Particularly notable was the chr21q22 region, where TAK-associated SNPs interacted with the ETS2 promoter in immune cells. This gene is involved in macrophage inflammation. Researchers found that TAK risk alleles were associated with increased ETS2 expression.
“This is of particular interest because it may provide evidence to guide functional studies, as is the case of ETS2, which showed changes in gene expression levels and chromatin interactions promoted by 11 SNPs associated with TAK or in high LD with them,” said Desiré Casares-Marfil and Dr. Amr H. Sawalha from the University of Pittsburgh School of Medicine.

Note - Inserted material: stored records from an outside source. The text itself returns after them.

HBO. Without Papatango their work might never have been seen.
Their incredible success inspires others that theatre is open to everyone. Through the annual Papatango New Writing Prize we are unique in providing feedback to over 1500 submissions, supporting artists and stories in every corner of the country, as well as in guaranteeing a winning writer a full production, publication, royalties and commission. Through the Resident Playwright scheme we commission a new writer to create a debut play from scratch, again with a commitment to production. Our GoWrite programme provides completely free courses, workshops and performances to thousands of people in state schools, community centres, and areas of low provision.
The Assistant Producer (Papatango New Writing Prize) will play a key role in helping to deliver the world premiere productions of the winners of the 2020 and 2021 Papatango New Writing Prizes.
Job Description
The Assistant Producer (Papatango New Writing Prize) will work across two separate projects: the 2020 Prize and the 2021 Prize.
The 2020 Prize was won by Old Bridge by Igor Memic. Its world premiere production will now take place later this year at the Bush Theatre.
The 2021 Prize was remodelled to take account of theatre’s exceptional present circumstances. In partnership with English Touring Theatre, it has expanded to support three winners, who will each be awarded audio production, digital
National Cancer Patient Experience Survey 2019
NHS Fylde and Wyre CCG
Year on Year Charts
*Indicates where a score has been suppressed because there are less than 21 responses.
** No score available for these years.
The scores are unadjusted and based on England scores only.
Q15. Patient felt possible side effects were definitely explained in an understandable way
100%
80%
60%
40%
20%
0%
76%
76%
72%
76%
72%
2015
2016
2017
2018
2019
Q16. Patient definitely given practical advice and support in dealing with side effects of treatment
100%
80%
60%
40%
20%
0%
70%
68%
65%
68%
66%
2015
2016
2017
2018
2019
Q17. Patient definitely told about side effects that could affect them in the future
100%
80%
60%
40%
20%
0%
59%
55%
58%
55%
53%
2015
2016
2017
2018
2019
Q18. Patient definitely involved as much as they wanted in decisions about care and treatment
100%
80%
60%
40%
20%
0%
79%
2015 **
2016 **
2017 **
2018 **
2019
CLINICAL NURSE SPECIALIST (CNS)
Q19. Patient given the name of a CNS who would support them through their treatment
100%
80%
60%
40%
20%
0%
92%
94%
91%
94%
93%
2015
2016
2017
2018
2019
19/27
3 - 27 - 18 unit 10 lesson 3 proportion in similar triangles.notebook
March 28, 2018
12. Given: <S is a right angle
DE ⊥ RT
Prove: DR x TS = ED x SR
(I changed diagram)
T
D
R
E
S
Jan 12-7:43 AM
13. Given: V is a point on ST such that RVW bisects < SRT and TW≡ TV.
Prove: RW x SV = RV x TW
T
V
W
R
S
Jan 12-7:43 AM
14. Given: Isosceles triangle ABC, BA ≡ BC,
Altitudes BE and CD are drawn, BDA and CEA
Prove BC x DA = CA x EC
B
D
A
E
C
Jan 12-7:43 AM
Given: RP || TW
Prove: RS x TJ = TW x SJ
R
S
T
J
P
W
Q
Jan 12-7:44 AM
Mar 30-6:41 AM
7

Using HOMER, the team also identified 18 transcription factors enriched at TAK-related variants. These included members of the STAT and RUNX families, known for their involvement in cytokine signaling and immune cell development.
Pathway enrichment analysis revealed involvement in T cell–mediated immunity (P = 5.74 × 10⁻¹⁵), cytokine production regulation (P = 2.05 × 10⁻⁷), and natural killer cell activation (P = 2.03 × 10⁻⁵).
Although genetic factors play a role in TAK, the disease remains multifactorial. The authors emphasized that the presence of risk variants alone does not confirm disease. “>99.99% of individuals who carry HLA-B*52 will not develop Takayasu arteritis,” underscoring the importance of clinical context in interpreting genetic data.
Still, the findings mark a turning point. By mapping the genetic terrain of TAK, researchers are not just uncovering risk—they are illuminating paths toward future therapies. And in a disease where early detection is difficult and damage often silent, that kind of knowledge may prove essential.
Full disclosures can be found in the published study.